Après la cacophonie du passage à 80km/h sur le réseau national et le contexte très tendu de l’entrée en application du contrôle technique 2 roues, l’état des routes n’est malheureusement pas sans conséquence sur le nombre d’accidents.
« Dans 30% des accidents mortels, le facteur infrastructure apparaît comme un des facteurs mis en cause », relève Alexandra Legendre.
Un taux supérieur à celui des accidents mortels causés par l’alcool au volant, 28%, d’après l’association Prévention routière.
Un manque de moyens et de compétences
Mais comment expliquer cette dégradation récente?
« Il a bon dos le changement climatique, le démantèlement en 2010 des DDE, les fameuses directions départementales de l’équipement, a fait beaucoup pour accélérer la dégradation du réseau: ces experts qui connaissaient tellement bien le réseau local ont disparu », souligne Alexandra Legendre.
Autre cause qui revient souvent, le manque de moyens. Le maire de Langon, près de Bordeaux, explique à RMC que l’entretien des routes représente près de la moitie du budget de sa commune. Un budget qui n’a pas augmenté depuis dix ans, avec des aides de l’État divisées par trois sur cette période.
« Ce n’est pas parce qu’il reste des trous dans les chaussées, ou qu’on n’a pas envie d’agir. C’est tout simplement qu’on ne peut pas transférer la dette de l’État sur les collectivités. C’est au risque de sujet d’aménagement et de sécurité notamment sur les voies routières”, témoigne-t-il.
Au niveau des départements, on met aussi en cause une inégalité sur l’attribution des ressources nécessaires.
“Nous avons un million de kilomètres de route et seulement 1% bénéficie de 99% de recettes de péage. Nous avons le droit à une part du gâteau”, réclame François Durovray, en charge de la mobilité à l’Association des départements de France (ADF).
Alors que communes et départements doivent faire face à près de 12 milliards d’euros d’investissements pour cette mission, « l’État, les régions (qui n’entretiennent aucun réseau) et les sociétés d’autoroutes encaissent les 40 milliards que la route génère, notait-il dans un communiqué de l’ADF.
Un problème financier, mais pas uniquement pour la porte-parole de la Ligue des conducteurs:
« Les maires ont beaucoup de difficultés, mais le problème c’est aussi comment l’argent est dépensé? Comment vous faites les travaux? Comment vous vous assurez que les travaux sont bien faits, une fois réalisés? Si vous mettez une nouvelle couche de bitume, pendant un an très bien, mais s’il est mal posé, il va très vite se dégrader donc il y a un vrai problème d’investissement de long terme. »

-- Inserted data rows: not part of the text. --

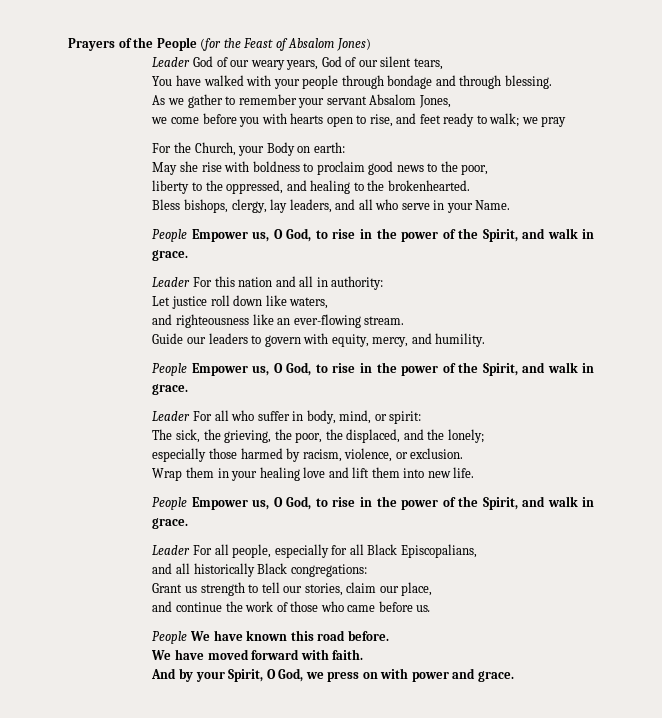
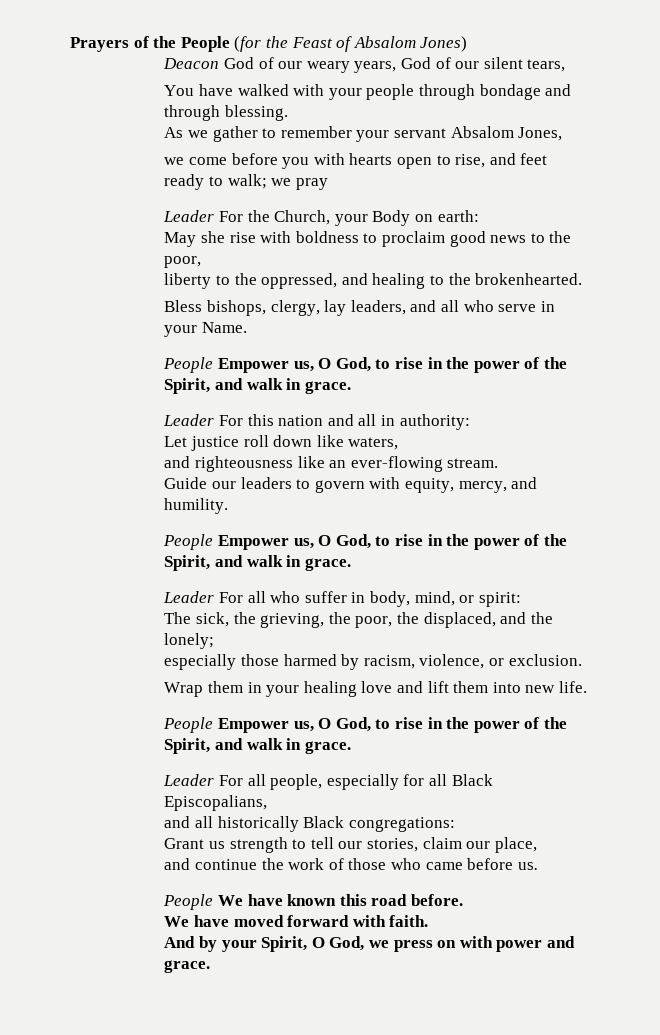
[152,57,191,67] Leader -> [163,58,220,69] Deacon
(567, 121) none -> [163,210,215,222] Leader

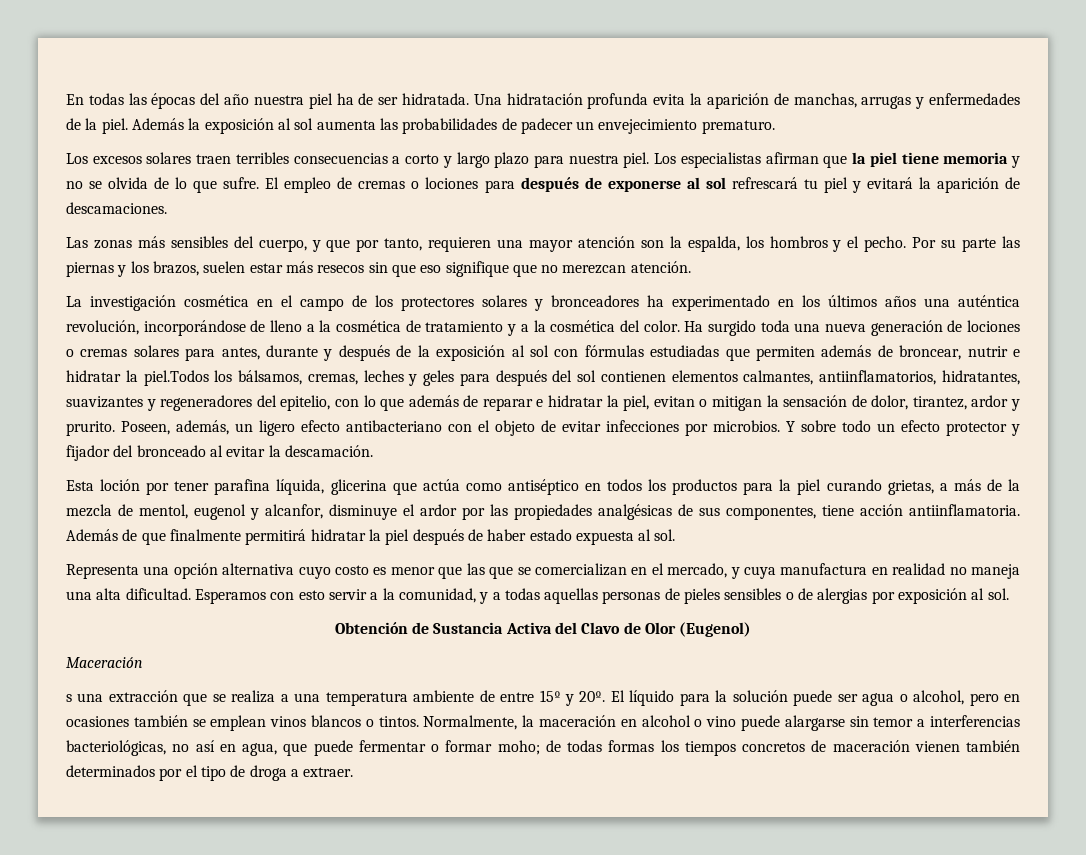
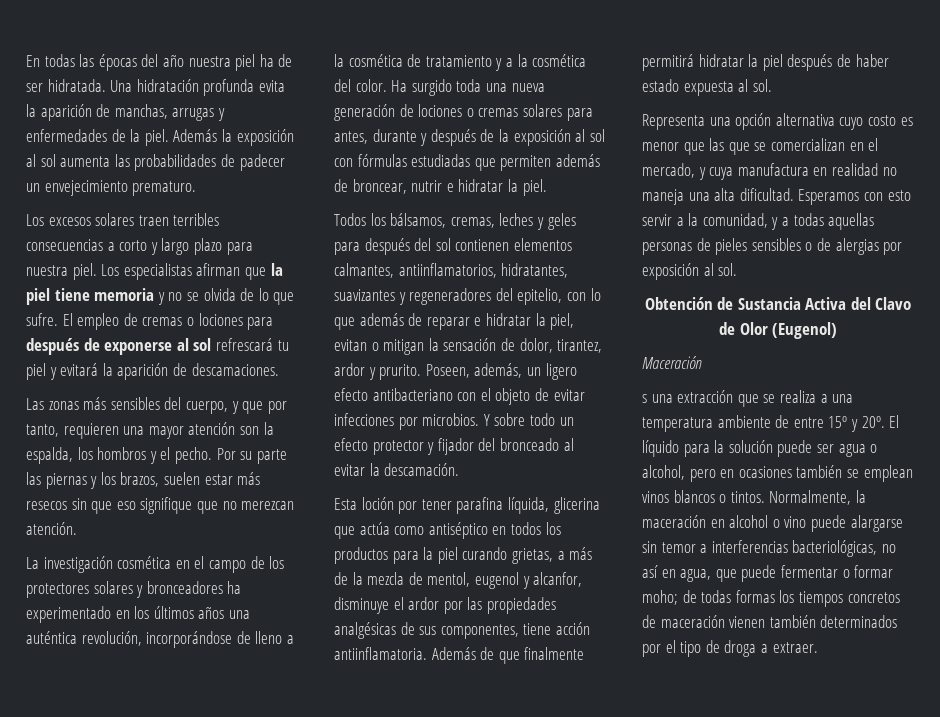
[143,370,209,386] piel.Todos -> [522,179,547,196] [334,213,366,226] piel. // Todos

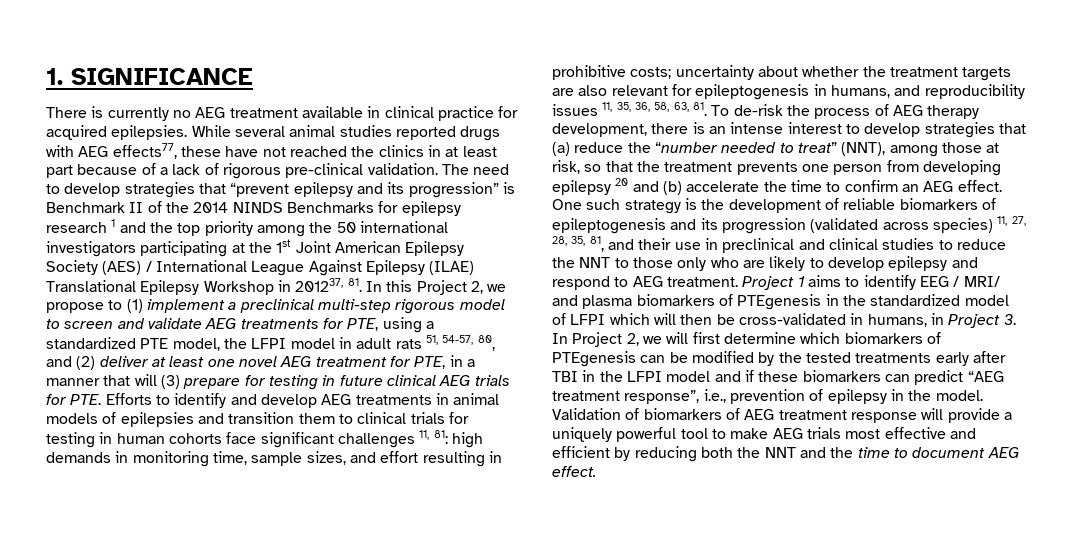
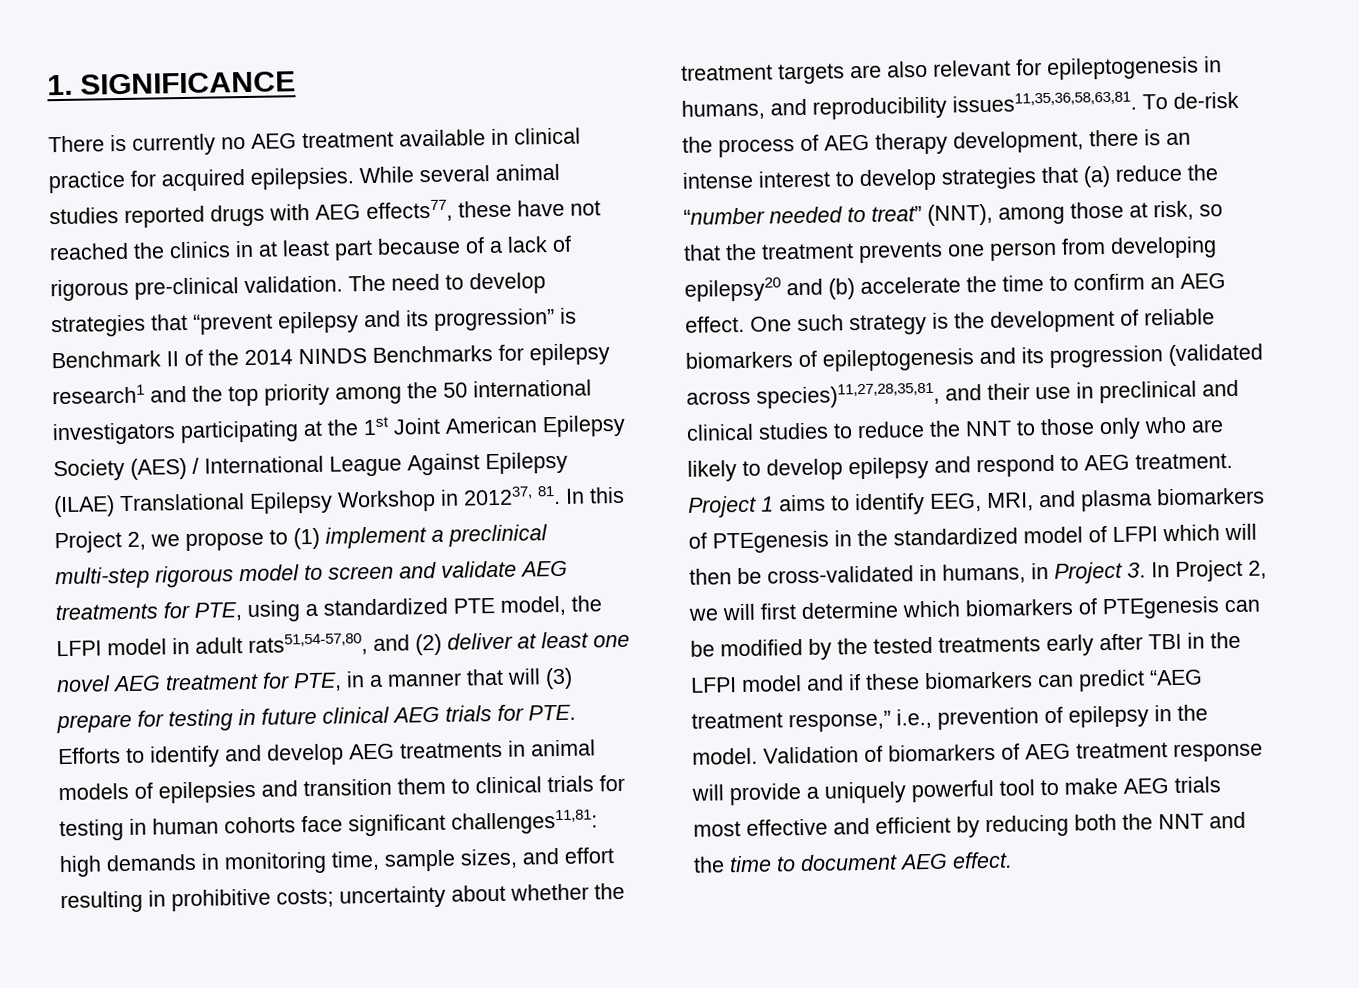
[46,219,116,233] research 1 -> [52,384,145,405] research1
[395,335,495,351] rats 51, 54-57, 80, -> [248,633,368,657] rats51,54-57,80,
[337,430,448,448] challenges 11, 81: -> [451,809,598,835] challenges11,81:
[552,102,707,116] issues 11, 35, 36, 58, 63, 81. -> [952,91,1137,113] issues11,35,36,58,63,81.
[552,178,629,195] epilepsy 20 -> [684,277,781,302] epilepsy20
[932,216,1026,233] [552,236,604,252] species) 11, 27, 28, 35, 81, -> [756,382,940,409] species)11,27,28,35,81,
[919,276,1000,287] EEG / MRI/ -> [930,492,1034,512] EEG, MRI,
[624,390,700,404] response”, -> [788,710,891,733] response,”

« La vérification que le cahier des charges est bien respecté, cela se fait sur la construction de nouvelles routes, mais beaucoup moins fréquemment sur les réparations de routes existantes: une fois que les travaux sont faits il y a très peu d’audits réalisés », poursuit Alexandra Legendre.
Identifier les routes à problèmes
Face à cette problématique, la Ligue des conducteurs propose déjà de mieux signaler les dégradations comme les nids-de-poule, ralentisseurs trop hauts, aménagements inadaptés ou signalisation incohérente.
L’application Activ’ Route « permet d’indiquer des points dangereux de circulation, de les documenter et de les transmettre aux collectivités locales concernées », peut-on lire sur le site de l’association.
« On identifie le gestionnaire de la voirie concernée et on lui transmet ce signalement: c’est gagnant pour l’usager comme pour la collectivité », note Alexandra Legendre.
Autre initiative intéressante, la mise en place d’une cartographie des infrastructures les plus exposées aux risques climatiques et celles à remettre en état de manière prioritaire, indique Le Figaro. Un travail réalisé actuellement par le syndicat des constructeurs de réseaux routiers, Routes de France, en partenariat avec la Fédération nationale des travaux publics et Météo France.
Prochain rendez-vous attendu: les assises de la route organisées en juin par l’Association des départements de France, afin de réfléchir à un nouveau modèle économique pour l’entretien du réseau.
Face à l’état actuel des routes et l’arrivée potentielle de mégas-camions de 60 tonnes, il y a en effet urgence à agir.